**Directive**.
Render the material as a Markdown table with the columns Row and Text line, starting with the line that contains "sagte mal über" and going on through the line that contains "Kostenlose Angebote erhalten", one numbered row per line. Leave out blank lines and the pictures.

**Study material**.
"""
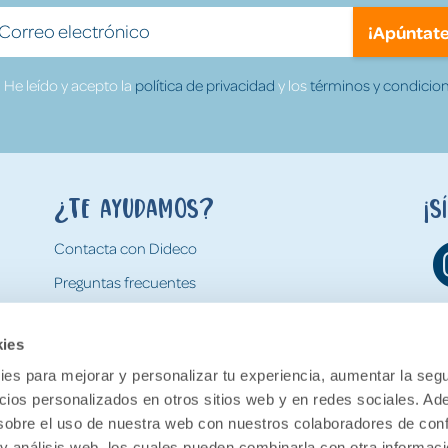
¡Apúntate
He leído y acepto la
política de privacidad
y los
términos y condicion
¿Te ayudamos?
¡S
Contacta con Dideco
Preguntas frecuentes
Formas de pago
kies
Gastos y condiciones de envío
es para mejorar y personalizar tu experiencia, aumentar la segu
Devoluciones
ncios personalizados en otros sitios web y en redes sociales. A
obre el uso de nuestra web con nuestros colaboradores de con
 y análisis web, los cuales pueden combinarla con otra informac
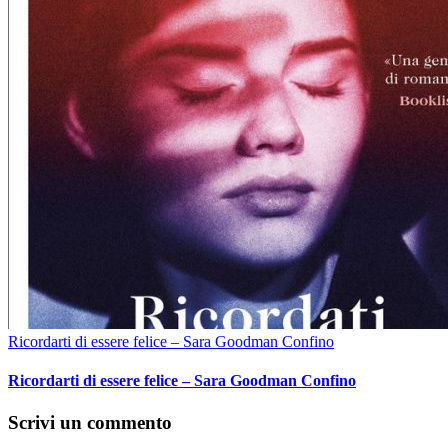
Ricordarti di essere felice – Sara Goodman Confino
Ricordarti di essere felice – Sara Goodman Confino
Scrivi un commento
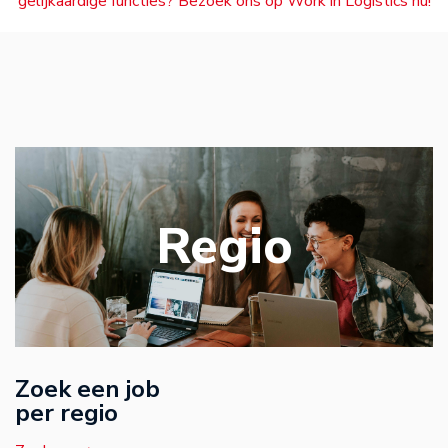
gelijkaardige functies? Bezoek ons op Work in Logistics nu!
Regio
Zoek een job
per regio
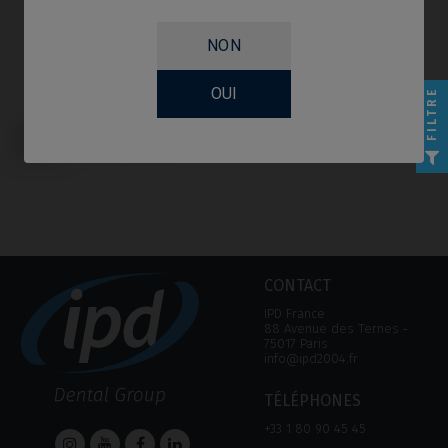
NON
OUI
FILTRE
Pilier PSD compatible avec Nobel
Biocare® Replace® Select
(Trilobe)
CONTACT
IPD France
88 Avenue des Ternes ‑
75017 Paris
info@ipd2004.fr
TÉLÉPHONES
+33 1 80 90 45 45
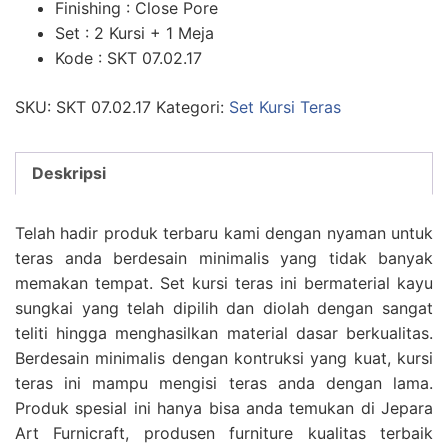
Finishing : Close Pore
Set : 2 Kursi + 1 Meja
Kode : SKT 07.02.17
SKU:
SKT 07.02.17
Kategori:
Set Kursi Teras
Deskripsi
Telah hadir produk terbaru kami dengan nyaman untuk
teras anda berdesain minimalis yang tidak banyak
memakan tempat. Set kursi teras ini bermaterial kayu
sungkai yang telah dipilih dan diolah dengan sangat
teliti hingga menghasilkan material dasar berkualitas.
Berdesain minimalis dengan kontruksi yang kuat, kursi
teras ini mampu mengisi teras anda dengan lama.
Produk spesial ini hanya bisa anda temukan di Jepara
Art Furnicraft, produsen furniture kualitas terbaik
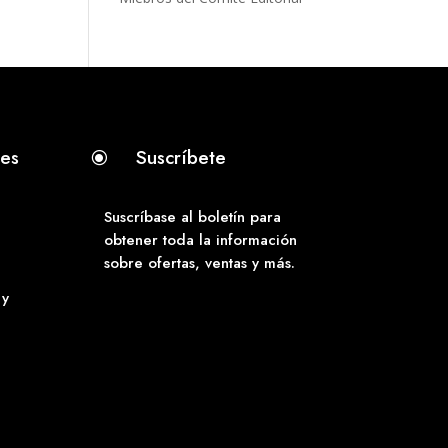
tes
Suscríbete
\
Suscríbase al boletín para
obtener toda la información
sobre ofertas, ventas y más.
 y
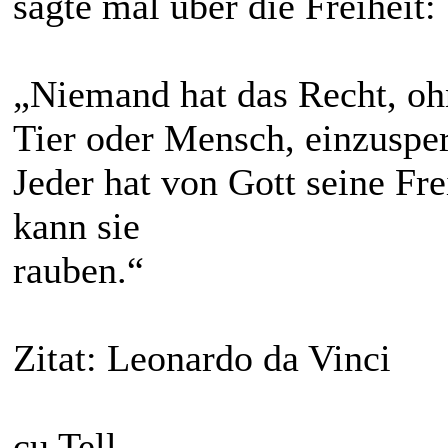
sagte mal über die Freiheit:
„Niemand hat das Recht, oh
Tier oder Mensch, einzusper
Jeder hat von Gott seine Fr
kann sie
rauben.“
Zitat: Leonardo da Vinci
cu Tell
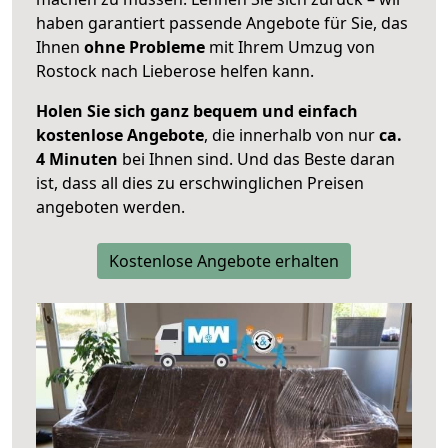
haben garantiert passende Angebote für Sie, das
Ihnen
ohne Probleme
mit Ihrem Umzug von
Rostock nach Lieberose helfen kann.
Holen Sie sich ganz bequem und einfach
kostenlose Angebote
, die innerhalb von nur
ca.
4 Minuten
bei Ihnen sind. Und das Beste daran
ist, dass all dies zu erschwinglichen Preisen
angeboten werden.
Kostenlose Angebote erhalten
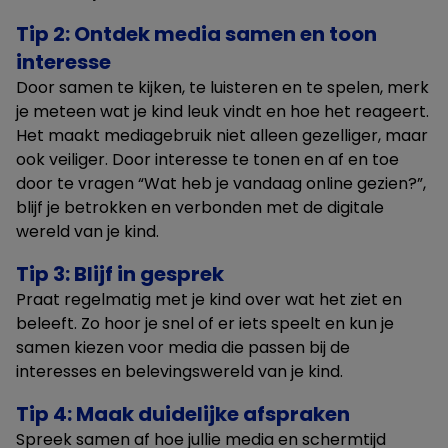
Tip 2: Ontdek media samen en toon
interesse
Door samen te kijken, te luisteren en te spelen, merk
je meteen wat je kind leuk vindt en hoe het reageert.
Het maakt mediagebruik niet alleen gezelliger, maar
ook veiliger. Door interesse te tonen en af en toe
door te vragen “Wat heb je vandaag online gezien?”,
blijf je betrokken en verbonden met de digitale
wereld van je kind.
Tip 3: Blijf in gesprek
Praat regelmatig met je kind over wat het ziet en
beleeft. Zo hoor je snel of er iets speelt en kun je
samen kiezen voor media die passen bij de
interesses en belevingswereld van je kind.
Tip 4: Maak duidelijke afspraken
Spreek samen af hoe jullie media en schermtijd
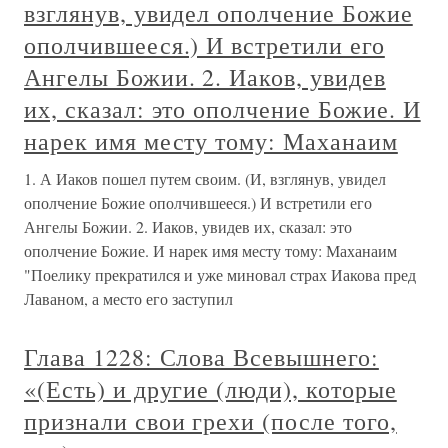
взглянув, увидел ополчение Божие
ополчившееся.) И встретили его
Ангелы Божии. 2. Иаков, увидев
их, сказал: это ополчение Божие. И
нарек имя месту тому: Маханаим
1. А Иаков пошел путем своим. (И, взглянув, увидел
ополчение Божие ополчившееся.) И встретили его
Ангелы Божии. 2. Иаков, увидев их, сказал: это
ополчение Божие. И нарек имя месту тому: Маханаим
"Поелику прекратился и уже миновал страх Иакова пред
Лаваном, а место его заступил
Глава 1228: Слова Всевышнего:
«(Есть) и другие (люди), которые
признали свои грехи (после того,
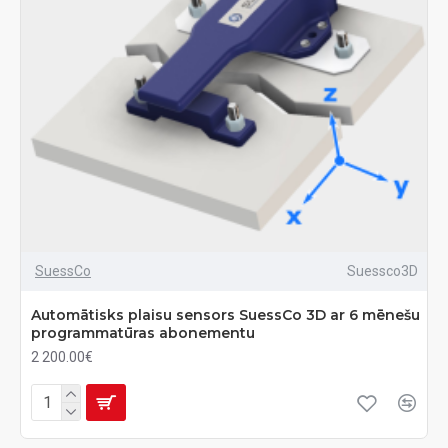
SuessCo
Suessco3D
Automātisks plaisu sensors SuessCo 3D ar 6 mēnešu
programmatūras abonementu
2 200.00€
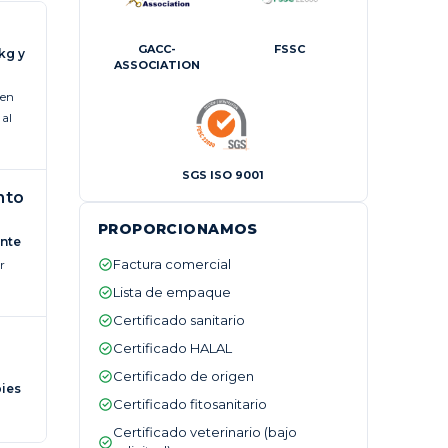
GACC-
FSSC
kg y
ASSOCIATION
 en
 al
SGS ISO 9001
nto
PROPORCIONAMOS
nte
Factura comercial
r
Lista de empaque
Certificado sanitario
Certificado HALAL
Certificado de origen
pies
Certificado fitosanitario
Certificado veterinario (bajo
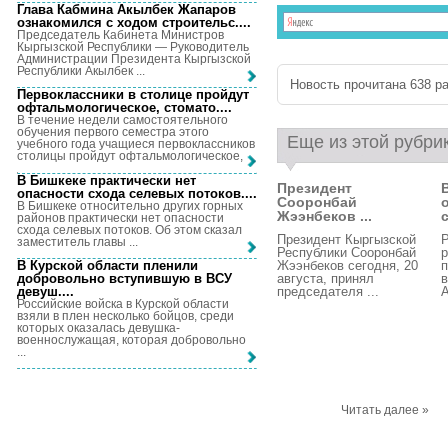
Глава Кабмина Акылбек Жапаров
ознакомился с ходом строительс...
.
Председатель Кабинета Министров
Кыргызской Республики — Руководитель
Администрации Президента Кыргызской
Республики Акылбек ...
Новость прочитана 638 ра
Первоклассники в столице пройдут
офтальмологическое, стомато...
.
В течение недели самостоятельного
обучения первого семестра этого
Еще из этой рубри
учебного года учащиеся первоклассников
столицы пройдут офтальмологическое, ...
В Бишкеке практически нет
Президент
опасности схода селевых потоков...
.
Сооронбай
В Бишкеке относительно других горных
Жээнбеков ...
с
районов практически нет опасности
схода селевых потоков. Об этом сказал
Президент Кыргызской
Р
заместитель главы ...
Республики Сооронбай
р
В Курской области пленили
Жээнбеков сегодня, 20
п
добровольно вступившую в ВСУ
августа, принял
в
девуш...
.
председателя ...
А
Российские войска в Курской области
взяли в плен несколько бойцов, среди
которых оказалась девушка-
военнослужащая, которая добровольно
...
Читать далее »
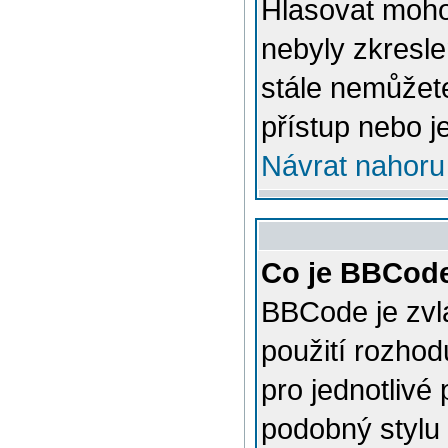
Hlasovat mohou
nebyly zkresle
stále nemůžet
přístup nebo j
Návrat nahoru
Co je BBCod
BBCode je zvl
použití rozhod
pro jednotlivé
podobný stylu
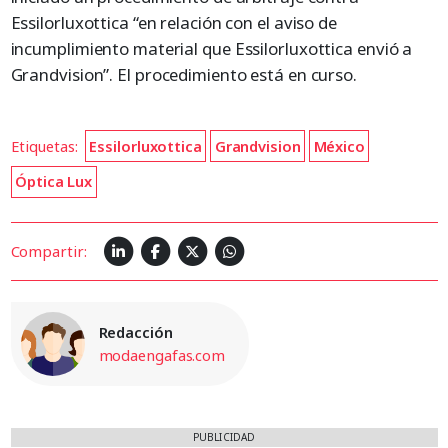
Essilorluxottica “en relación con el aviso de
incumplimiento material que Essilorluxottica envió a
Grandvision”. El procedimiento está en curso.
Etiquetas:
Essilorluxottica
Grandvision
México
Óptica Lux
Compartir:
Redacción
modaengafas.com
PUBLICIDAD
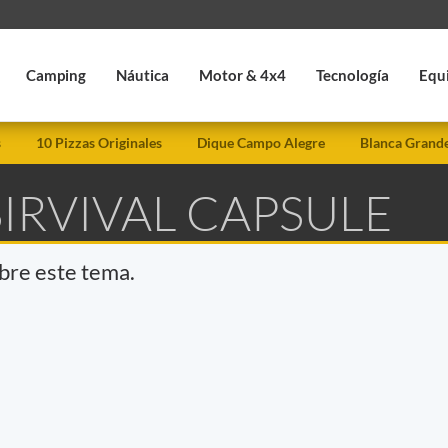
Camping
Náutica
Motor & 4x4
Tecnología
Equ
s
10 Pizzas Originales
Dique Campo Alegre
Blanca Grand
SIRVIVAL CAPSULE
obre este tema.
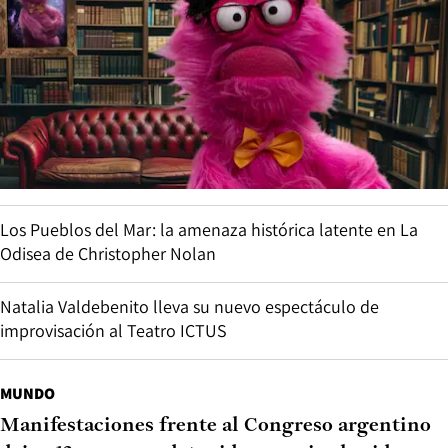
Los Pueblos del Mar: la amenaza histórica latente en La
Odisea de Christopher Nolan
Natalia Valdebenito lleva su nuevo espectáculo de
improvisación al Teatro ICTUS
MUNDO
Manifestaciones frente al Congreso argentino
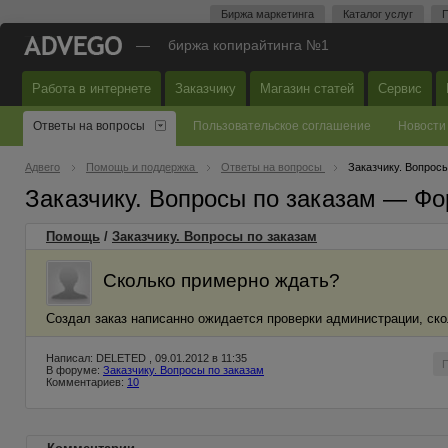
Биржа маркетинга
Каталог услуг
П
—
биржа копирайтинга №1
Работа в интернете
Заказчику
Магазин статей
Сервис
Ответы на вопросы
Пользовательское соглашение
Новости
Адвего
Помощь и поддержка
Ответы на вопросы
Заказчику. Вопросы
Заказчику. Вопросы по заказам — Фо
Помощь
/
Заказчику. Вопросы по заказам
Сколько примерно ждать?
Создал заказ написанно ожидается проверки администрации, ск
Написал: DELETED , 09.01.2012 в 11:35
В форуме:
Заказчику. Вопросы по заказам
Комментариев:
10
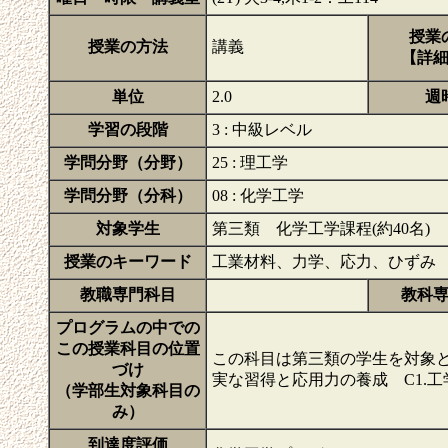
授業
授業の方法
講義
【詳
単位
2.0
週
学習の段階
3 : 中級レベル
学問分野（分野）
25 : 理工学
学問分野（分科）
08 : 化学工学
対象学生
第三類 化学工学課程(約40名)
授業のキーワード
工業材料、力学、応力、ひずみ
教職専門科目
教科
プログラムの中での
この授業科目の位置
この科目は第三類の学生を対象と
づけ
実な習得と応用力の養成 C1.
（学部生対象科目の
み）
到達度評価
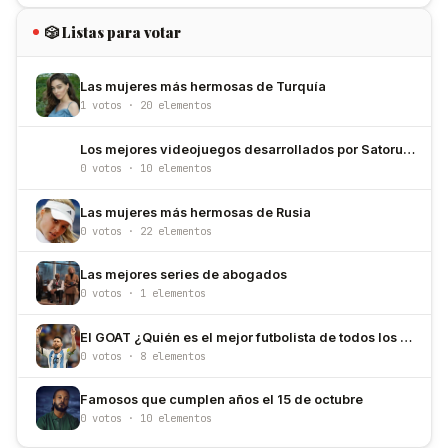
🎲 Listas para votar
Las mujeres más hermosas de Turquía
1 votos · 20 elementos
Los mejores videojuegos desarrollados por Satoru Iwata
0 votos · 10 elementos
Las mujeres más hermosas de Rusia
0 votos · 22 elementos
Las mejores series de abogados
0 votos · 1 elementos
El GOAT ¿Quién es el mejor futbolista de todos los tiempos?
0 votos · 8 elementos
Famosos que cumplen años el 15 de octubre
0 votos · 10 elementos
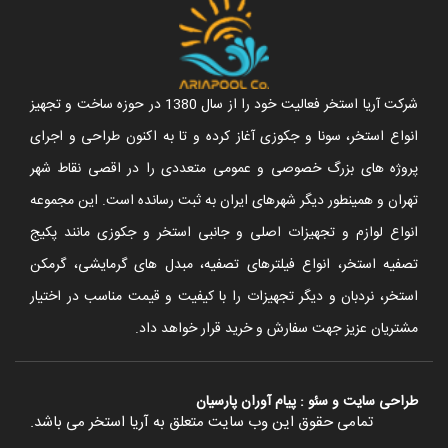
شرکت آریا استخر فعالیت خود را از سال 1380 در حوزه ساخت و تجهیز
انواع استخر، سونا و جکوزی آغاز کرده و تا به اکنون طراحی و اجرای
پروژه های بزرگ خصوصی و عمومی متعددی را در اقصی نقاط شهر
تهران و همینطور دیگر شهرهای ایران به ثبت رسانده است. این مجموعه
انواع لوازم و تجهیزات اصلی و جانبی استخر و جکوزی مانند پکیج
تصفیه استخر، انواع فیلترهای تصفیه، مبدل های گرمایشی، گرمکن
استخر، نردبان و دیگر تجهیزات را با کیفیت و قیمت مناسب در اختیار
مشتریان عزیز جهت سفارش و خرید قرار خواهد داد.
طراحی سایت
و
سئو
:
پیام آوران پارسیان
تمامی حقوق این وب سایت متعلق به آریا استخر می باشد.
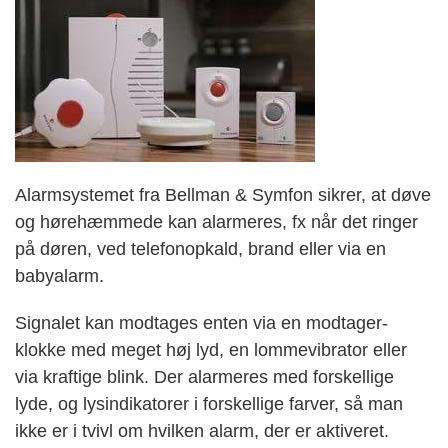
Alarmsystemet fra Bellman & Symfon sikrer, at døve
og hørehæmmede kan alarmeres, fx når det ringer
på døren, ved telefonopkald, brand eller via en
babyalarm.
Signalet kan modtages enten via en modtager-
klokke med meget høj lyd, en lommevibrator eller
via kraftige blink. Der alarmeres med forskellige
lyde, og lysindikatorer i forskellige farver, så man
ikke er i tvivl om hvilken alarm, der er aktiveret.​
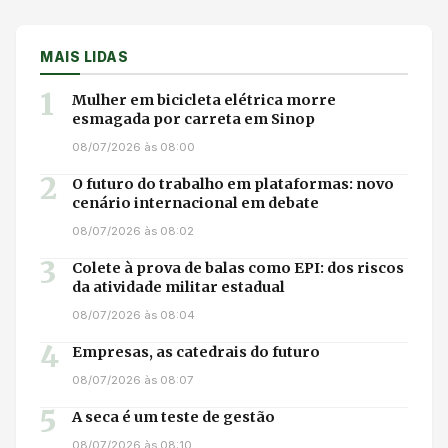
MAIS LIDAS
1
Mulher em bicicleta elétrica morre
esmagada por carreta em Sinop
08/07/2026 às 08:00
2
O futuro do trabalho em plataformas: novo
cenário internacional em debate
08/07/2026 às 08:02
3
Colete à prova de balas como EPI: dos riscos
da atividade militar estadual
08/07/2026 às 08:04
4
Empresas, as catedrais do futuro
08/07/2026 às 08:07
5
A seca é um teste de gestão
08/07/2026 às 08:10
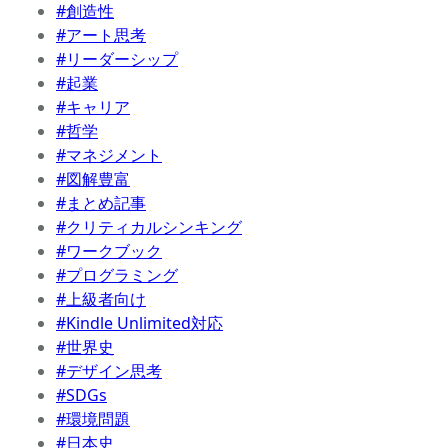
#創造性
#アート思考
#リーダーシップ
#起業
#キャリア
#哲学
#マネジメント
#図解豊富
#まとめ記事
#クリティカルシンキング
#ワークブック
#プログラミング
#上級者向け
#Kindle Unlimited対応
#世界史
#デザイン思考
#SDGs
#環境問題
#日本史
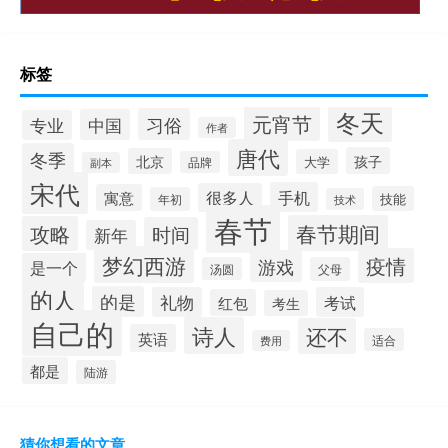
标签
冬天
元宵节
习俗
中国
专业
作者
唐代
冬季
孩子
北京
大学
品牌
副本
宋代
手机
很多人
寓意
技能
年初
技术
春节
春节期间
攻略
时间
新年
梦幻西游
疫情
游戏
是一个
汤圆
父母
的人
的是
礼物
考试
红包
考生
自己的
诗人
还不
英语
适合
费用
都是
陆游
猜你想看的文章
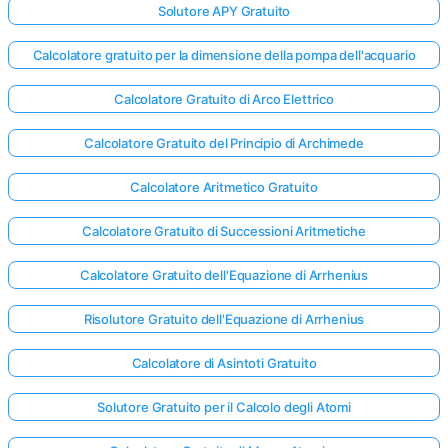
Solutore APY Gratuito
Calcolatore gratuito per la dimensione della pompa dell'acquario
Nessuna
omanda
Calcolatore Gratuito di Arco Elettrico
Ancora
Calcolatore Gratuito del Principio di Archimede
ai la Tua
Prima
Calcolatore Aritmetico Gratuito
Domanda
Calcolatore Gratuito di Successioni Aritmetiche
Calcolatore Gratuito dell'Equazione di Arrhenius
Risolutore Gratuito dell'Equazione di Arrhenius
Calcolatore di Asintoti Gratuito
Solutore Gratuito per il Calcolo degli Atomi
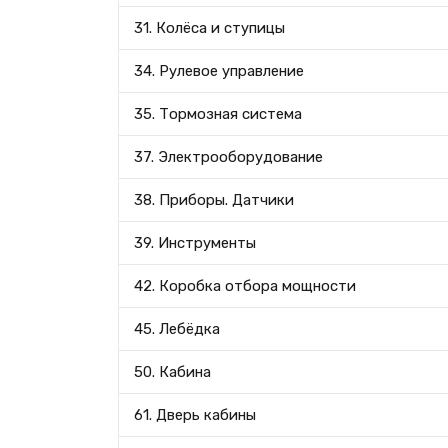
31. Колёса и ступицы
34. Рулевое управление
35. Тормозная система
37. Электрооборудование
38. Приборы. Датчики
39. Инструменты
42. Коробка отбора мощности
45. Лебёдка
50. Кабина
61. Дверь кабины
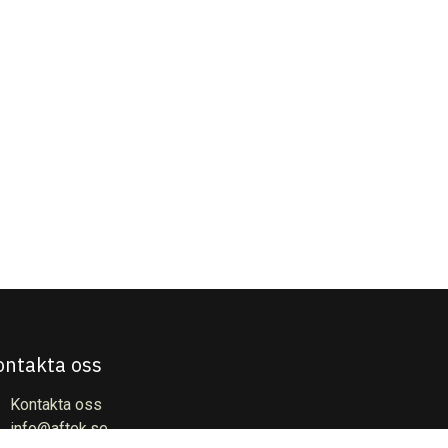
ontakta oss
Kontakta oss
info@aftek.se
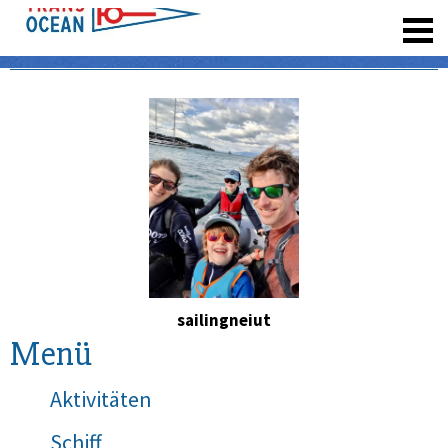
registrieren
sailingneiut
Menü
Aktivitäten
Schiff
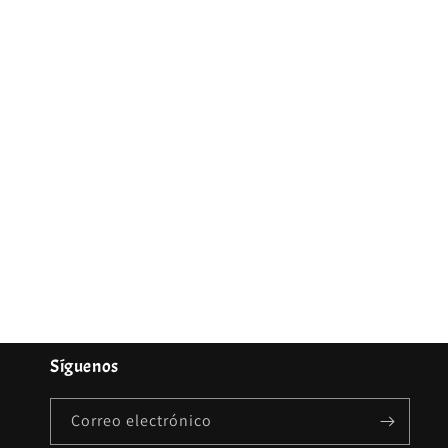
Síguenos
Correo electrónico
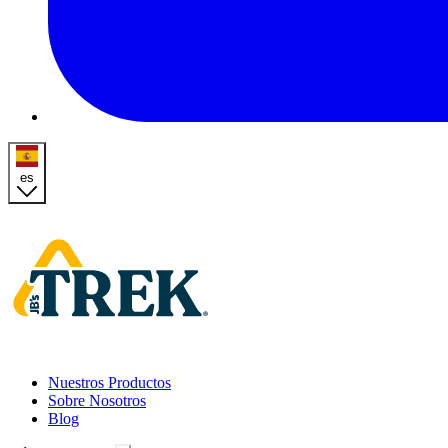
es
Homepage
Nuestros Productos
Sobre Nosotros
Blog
"""
**Completed exercise**.
| Row | Text line |
|---|---|
| 1 | sagte mal über die Freiheit: |
| 2 | „Niemand hat das Recht, oh |
| 3 | Tier oder Mensch, einzusper |
| 4 | Jeder hat von Gott seine Fr |
| 5 | kann sie |
| 6 | rauben.“ |
| 7 | Zitat: Leonardo da Vinci |
| 8 | cu Tell |
| 9 | haben garantiert passende Angebote für Sie, das |
| 10 | Ihnen |
| 11 | ohne Probleme |
| 12 | mit Ihrem Umzug von |
| 13 | Rostock nach Lieberose helfen kann. |
| 14 | Holen Sie sich ganz bequem und einfach |
| 15 | kostenlose Angebote |
| 16 | , die innerhalb von nur |
| 17 | ca. |
| 18 | 4 Minuten |
| 19 | bei Ihnen sind. Und das Beste daran |
| 20 | ist, dass all dies zu erschwinglichen Preisen |
| 21 | angeboten werden. |
| 22 | Kostenlose Angebote erhalten |